Applying Gabor filters to images

Next, we are going to apply our Gabor filters to images. Download the images from the course website and unzip them.
# read in images
face = rgb2gray(plt.imread('images/image19_66440000_rs.jpg'))
zebra = rgb2gray(plt.imread('images/image32_41110000_rs.jpg'))

# show image and filter
plt.figure(); plt.imshow(zebra, cmap=plt.gray()); plt.title('image') 
filt = filterBank[30] 
plt.figure(); plt.imshow(filt, cmap=plt.gray()); plt.title('filter') 
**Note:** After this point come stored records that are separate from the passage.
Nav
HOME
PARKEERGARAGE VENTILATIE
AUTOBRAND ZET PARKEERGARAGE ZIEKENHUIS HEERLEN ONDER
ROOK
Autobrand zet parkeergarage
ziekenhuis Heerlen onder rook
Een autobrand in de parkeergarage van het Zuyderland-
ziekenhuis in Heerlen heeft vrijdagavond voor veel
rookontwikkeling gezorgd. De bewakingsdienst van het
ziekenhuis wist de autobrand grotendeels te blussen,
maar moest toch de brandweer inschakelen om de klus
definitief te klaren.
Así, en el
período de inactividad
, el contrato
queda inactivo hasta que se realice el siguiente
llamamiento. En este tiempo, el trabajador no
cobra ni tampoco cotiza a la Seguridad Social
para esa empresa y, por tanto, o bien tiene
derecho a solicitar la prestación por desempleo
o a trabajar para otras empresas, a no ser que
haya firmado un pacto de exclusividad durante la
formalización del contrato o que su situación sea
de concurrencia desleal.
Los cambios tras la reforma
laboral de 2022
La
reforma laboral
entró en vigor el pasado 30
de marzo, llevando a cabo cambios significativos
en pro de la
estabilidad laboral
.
# convolve filter with image (convolution = dot product)
%time output = convolve2d(zebra, filt, mode='valid') 
plt.figure(); plt.imshow(output, cmap=plt.gray()); plt.title('response') 

Play around with different images and filters.
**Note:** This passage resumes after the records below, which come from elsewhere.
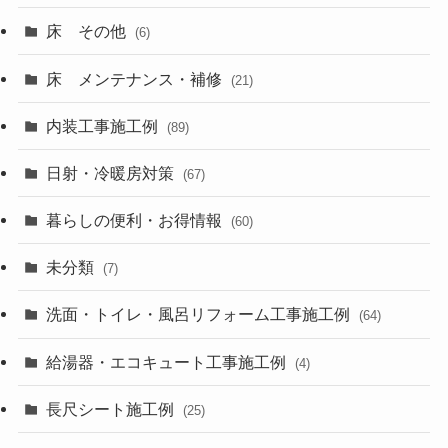
床 その他
(6)
床 メンテナンス・補修
(21)
内装工事施工例
(89)
日射・冷暖房対策
(67)
暮らしの便利・お得情報
(60)
未分類
(7)
洗面・トイレ・風呂リフォーム工事施工例
(64)
給湯器・エコキュート工事施工例
(4)
長尺シート施工例
(25)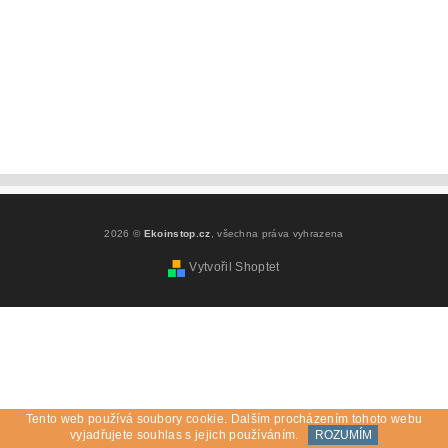
2026 ©
Ekoinstop.cz
, všechna práva vyhrazena
Vytvořil Shoptet
Tento web používá soubory cookie. Dalším procházením tohoto webu
vyjadřujete souhlas s jejich používáním.
ROZUMÍM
Fig 1 Example output for a particular image and filter. Image size is 250 x 250 pixels, filter size is 21 x 21 pixels. To create the output, the filter is convolved with the image, i.e. we move the filter across the image and compute the dot product of the image intensities and the filter at each location.

The HMAX model: beyond V1

Gabor filters model early stages of visual processing. To extend our model beyond V1, we need to find ways of creating selectivity for increasingly complex shapes as well as invariance to position and scale. The HMAX model implements this extension. Importantly, the filters in the early stages of HMAX are manually engineered to simulate response properties of neurons in V1 and V2 (not learned through experience). Today, we will run HMAX on our images.


Fig 2
Schematic of the HMAX model. During the programming lab, we will focus on the first four layers of HMAX, which roughly capture visual processing from V1 to V4 in the primate visual system. Note that the first layer (S1) is identical to the bank of Gabor filters we created today. Figure adapted from Serre et al. 2007.

Python code for HMAX can be downloaded here. Furthermore, we need to install pytorch to run the code. To reduce processing time, select 5 images from our image set (images 23, 27, 32, 62, and 84) and save them in a subfolder of the folder 'example_images' that comes with the HMAX code. Move the original example images to a different folder.

# run HMAX code 
cd hmax_path # replace with local path
run example.py 

# if you want to run the code for all 96 images, change the batch size in example.py
dataloader = DataLoader(example_images, batch_size=96)

The code ouputs a pickle file with the image activations, which we will examine in this week's problem set.